Федор Федорович Ушаков знал Векова еще по Измаилу. Веков там отличился при высадке десанта с флотилии Дерибаса{16}. Решительные действия десанта способствовали успеху штурма. По представлению Суворова Захар получил тогда чин мичмана, а вскоре был награжден и орденом Владимира 4-й степени, незадолго до того учрежденным. Позже, перейдя по рекомендации Дерибаса на службу к Ушакову, он за отличия в сражении при Калиакрии получил чин лейтенанта и орден Георгия 4-й степени. Хорошего роста, атлетически сложенный, с живыми карими глазами и буйной шевелюрой, Захар обладал к тому же довольно сильным баритоном. От него веяло какой-то внутренней уверенностью, свойственной обычно сильным и добрым людям. Обладая природным обаянием и феноменальной памятью, он быстро сходился с самыми различными людьми. Захар свободно владел турецким, греческим, английским и французским языками, не считая русского и болгарского.
Все эти качества делали Захара незаменимым военным агентом, каким он в действительности и являлся. Векова часто видели не только у Фотиади, но и в других кабачках Севастополя, где он с почтением встречался с разноязыкой морской публикой и охотно помогал своим друзьям-шкиперам, оказавшимся временно «на мели», некоторой толикой денег и, что особенно для них было важно, протекцией для получения места на каком-либо торговом судне, отправлявшемся в румелийские или турецкие порты. У Захара всюду были друзья. С их помощью он доставлял Ушакову важные и достоверные сведения. Этот род деятельности, скрытый от широкой публики, постепенно создал Захару серьезный авторитет у командующего Черноморским флотом. Ушаков доверял ему и любил Векова, как сына.

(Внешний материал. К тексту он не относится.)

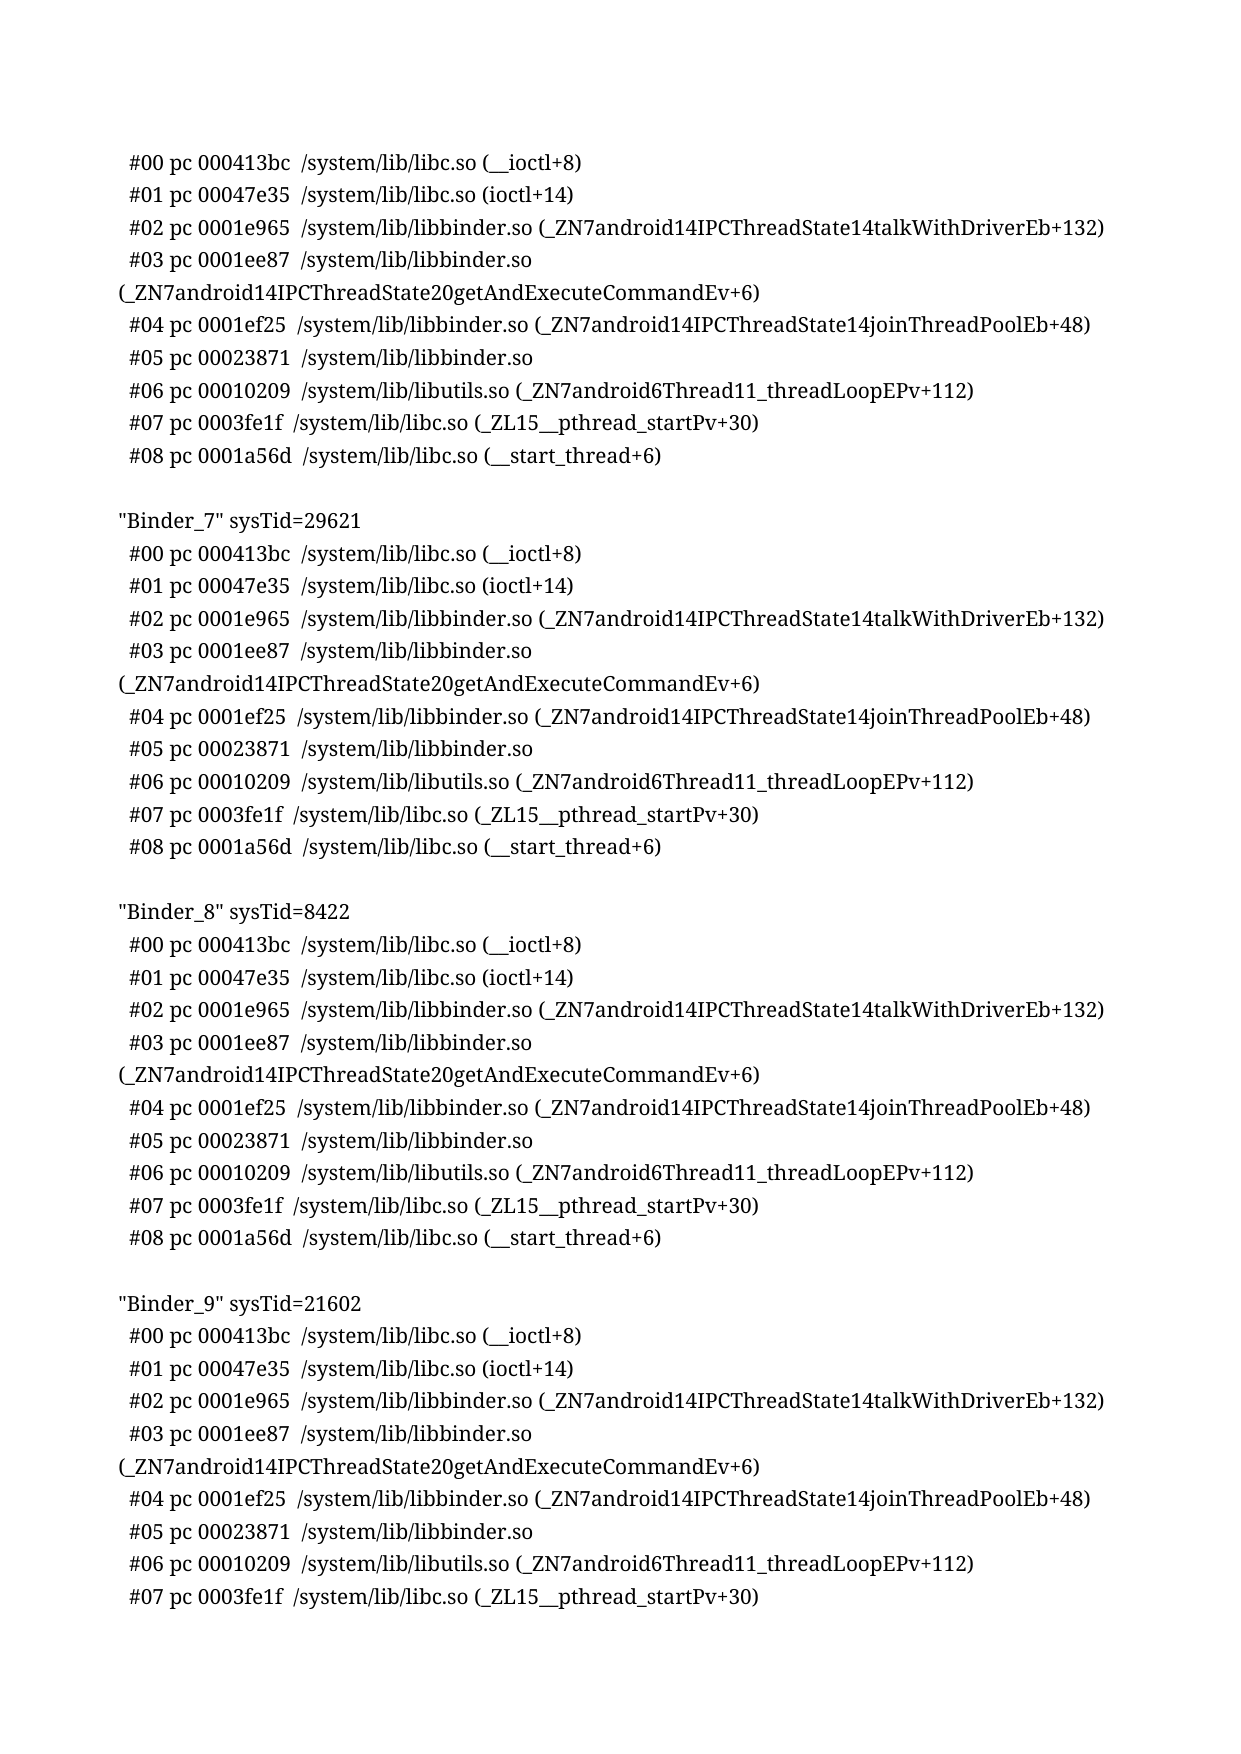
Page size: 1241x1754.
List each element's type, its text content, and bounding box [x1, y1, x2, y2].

Сегодня у Захара тоже должна была состояться встреча с одним из его помощников — капитаном торгового судна, бывшим мичманом российского флота Дмитрием Манопуло, которого он месяц назад послал в Архипелаг и к острову Кандия{17} для наблюдения за возможным появлением французского флота в восточной части Средиземного моря. Дело в том, что отовсюду уже с мая месяца приходили вести о снаряжавшемся в Марселе и Тулоне огромном флоте и о прибывающих туда десантных войсках французов. Совсем недавно ему сообщили, что Наполеон взял остров Мальту.
Из причалившей лодки бодро выпрыгнул небольшого роста, плотный капитан прибывшего судна. Его загорелое и обветренное лицо лучилось приветливой улыбкой, глубокие морщины разбегались от углов уже начинающих по-стариковски блекнуть глаз. Он с силой сжал протянутую ему Захаром руку, вложив в рукопожатие всю свою радость от встречи.